Introduction

Random forests are known as ensemble learning methods used for classification and regression. Random forests are essentially a collection of decision trees that are each fit on a subsample of the data. While an individual tree is typically noisy and subject to high variance, random forests average many different trees, which in turn reduces the variability and leave us with a powerful classifier.

Random forests are also non-parametric and require little to no parameter tuning. They differ from many common machine learning models used today that are typically optimized using gradient descent. Models like linear regression, support vector machines, neural networks, etc. require a lot of matrix based operations, while tree based models like random forest are constructed with basic arithmetic.

Decision Trees

A quick overview if you're not familiar with binary decision trees. We start from the very top, which we'll call the root node, and ask a simple question. If the answer to the question is correct we'll move to the left node directly connected below, called the left child, otherwise, if the answer is wrong we'll move down to the right node, called the right child. We'll repeat this process until we reach one of the bottom nodes, also known as the terminal nodes.

For classification the terminal nodes output the class that is the mode while in the context of regression they'll output the mean prediction.
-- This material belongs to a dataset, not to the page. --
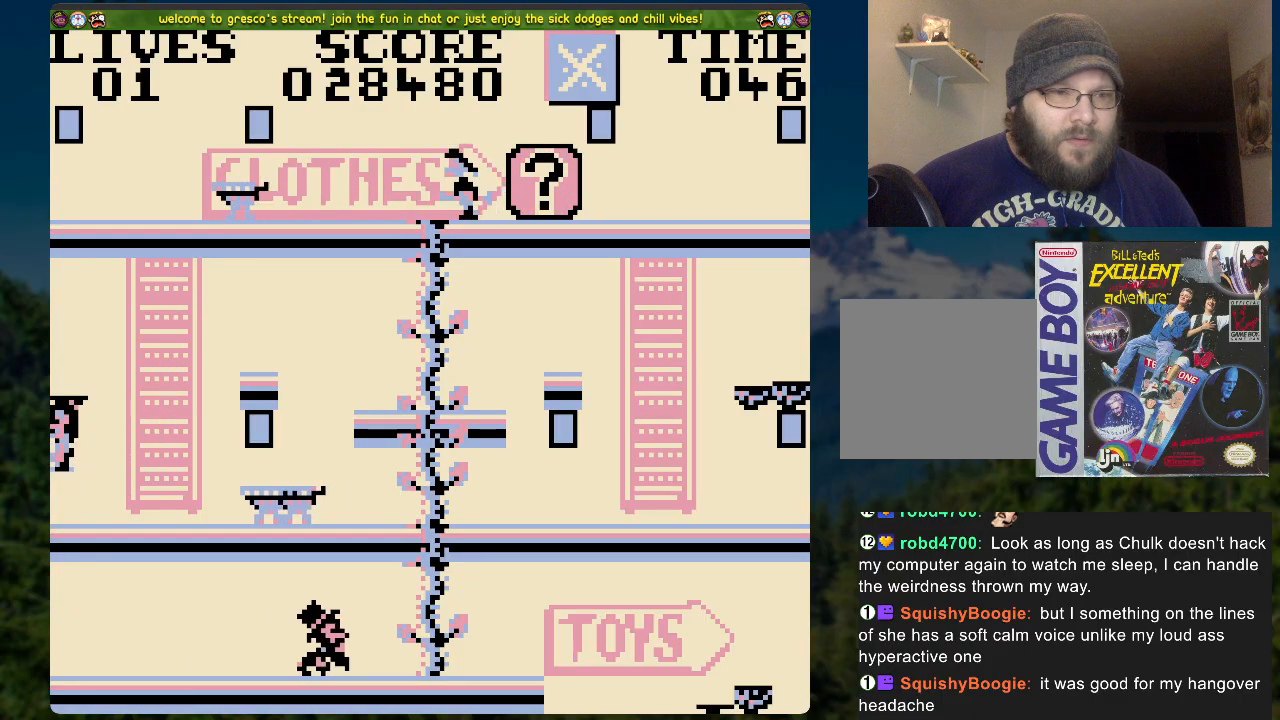
{"buttons": [], "left_stick": "center", "right_stick": "center", "events": []}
The Problem with Single Trees

The problem with relying on a single tree is that it needs a lot of depth to gain strong predictive power. Binary decision trees can have up to size 2^d+1−1, where d is the depth of the tree. For example, a tree with a depth of 10 can ask up to 2047 different questions. This ultimately leads to a lot of complexity within our tree and in the world of machine learning high complexity leads to high variance.
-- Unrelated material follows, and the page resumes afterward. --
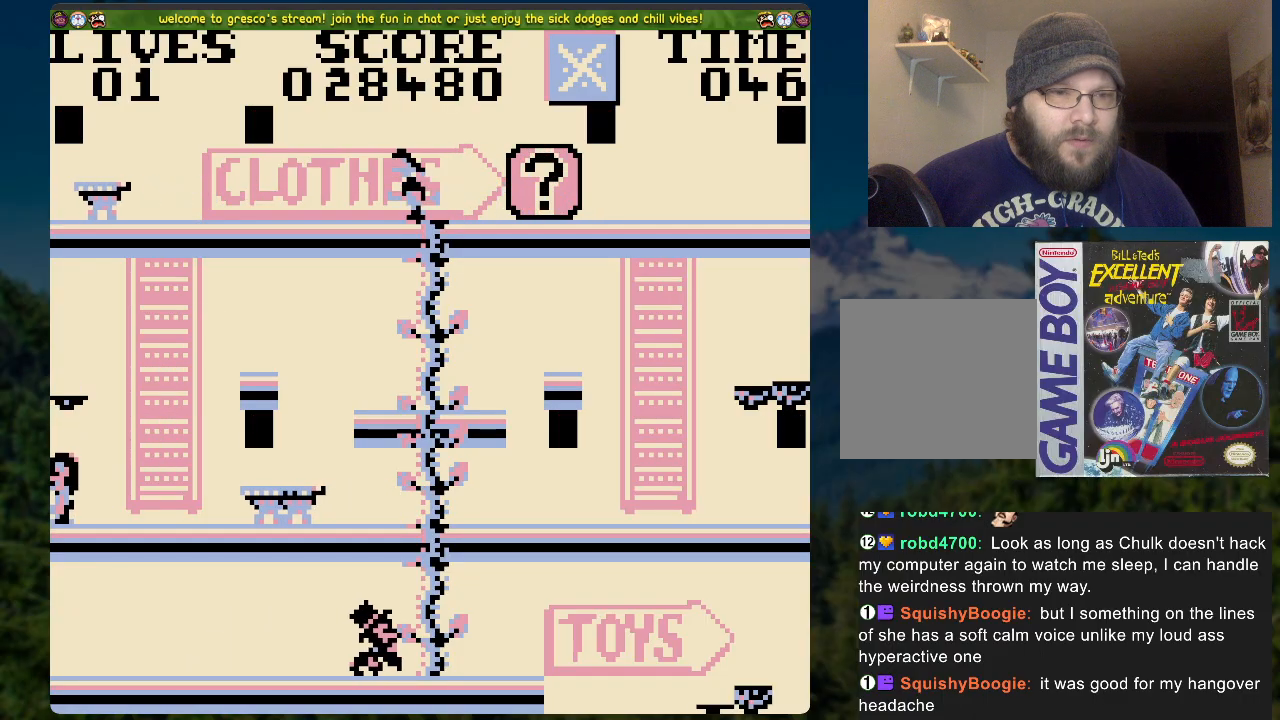
{"buttons": ["DPAD_RIGHT"], "left_stick": "center", "right_stick": "center", "events": [[218, "DPAD_RIGHT", "down"]]}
Decision trees have what's called low bias and high variance. This just means that our model is inconsistent, but accurate on average. Imagine a dart board filled with darts all over the place missing left and right, however, if we were to average them into just 1 dart we could have a bullseye. Each individual tree can be thought of as the inaccurate darts and a random forest would give us that bullseye.

Entropy & Information Gain

Entropy

The most commonly used measurements for constructing binary decision trees are: Entropy, Classification Error, and Gini index. In this article we'll be focusing on entropy, which is a measurement of uncertainty (sometimes called impurity) that uses the following formula:

H(X) = −∑_j p_jlog p_j

such that p_j is the probability of class j. For binary classification entropy takes on the form:

H(X) = −p log₂ p − (1−p) log₂(1−p)

where p denotes P(X=1) (the probability that a passenger survived).

Entropy Properties:

• Certainty: Entropy is minimized when all samples in a node belong to the same class such that P(X=1)=1. Result: −1log₂(1)−0log₂(0)=0
• Uncertainty: Entropy is maximized when we have a uniform class distribution such that P(X=1) = 0.5. Result: −0.5log₂(0.5)−0.5log₂(0.5)=1

Information Gain

When we compare the entropy from before and after a split we get what's called information gain. Information gain measures how much information we gained when splitting a node at a particular value. Information gain IG is computed with the following formula:

IG(D) = I(D_p) − (N_left/N_p)I(D_left) − (N_right/N_p)I(D_right)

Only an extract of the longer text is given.